▶ **Instruction**: In full and exactly, please return the records, but keep out the pictures.
--- --- ---
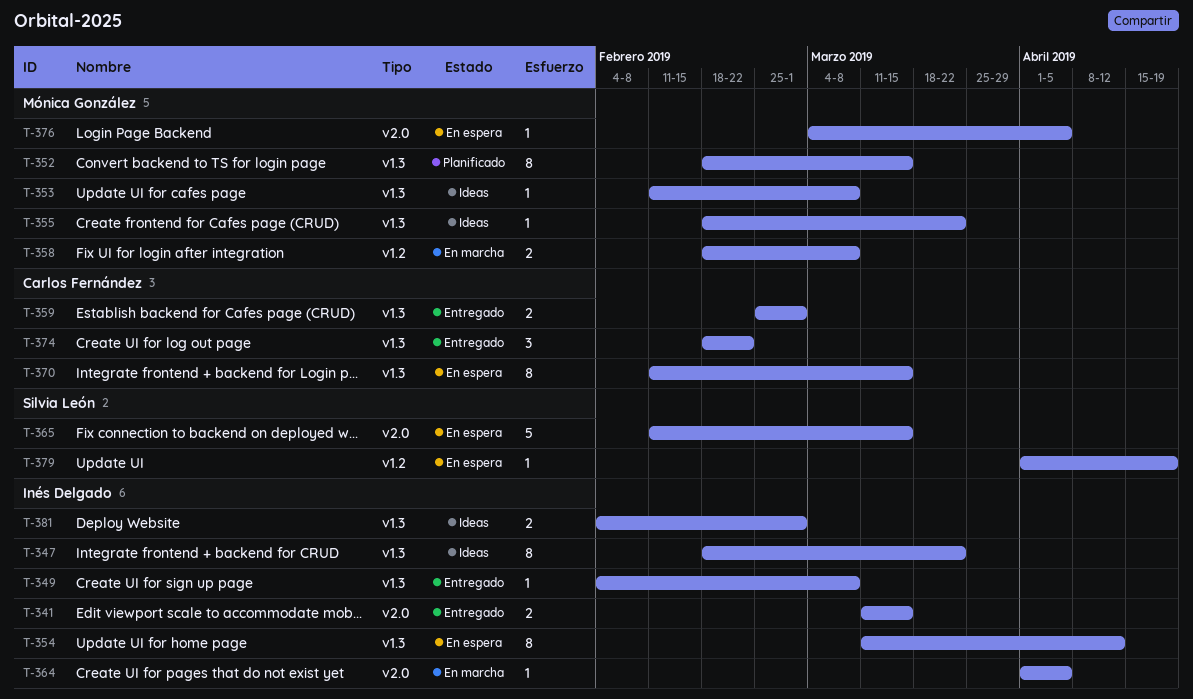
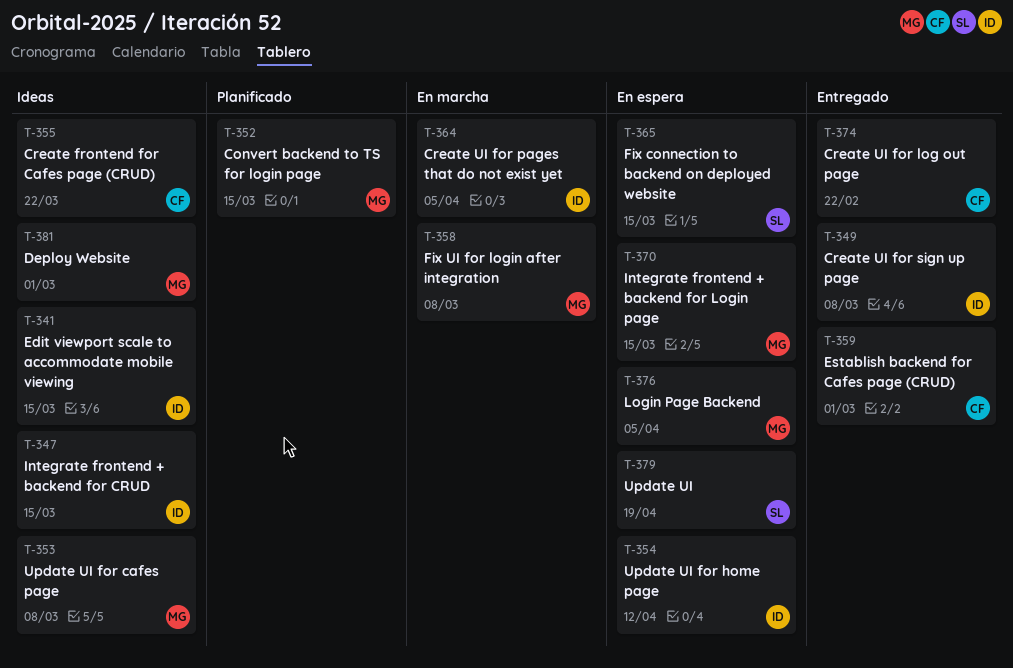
T-341, status: Entregado -> Ideas
T-347, due: Mar 22 -> Mar 15
T-355, owner: Mónica González -> Carlos Fernández
T-370, owner: Carlos Fernández -> Mónica González
T-381, owner: Inés Delgado -> Mónica González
--- --- ---
▶ **Solution for this problem**:
T-341, status: Entregado -> Ideas
T-347, due: Mar 22 -> Mar 15
T-355, owner: Mónica González -> Carlos Fernández
T-370, owner: Carlos Fernández -> Mónica González
T-381, owner: Inés Delgado -> Mónica González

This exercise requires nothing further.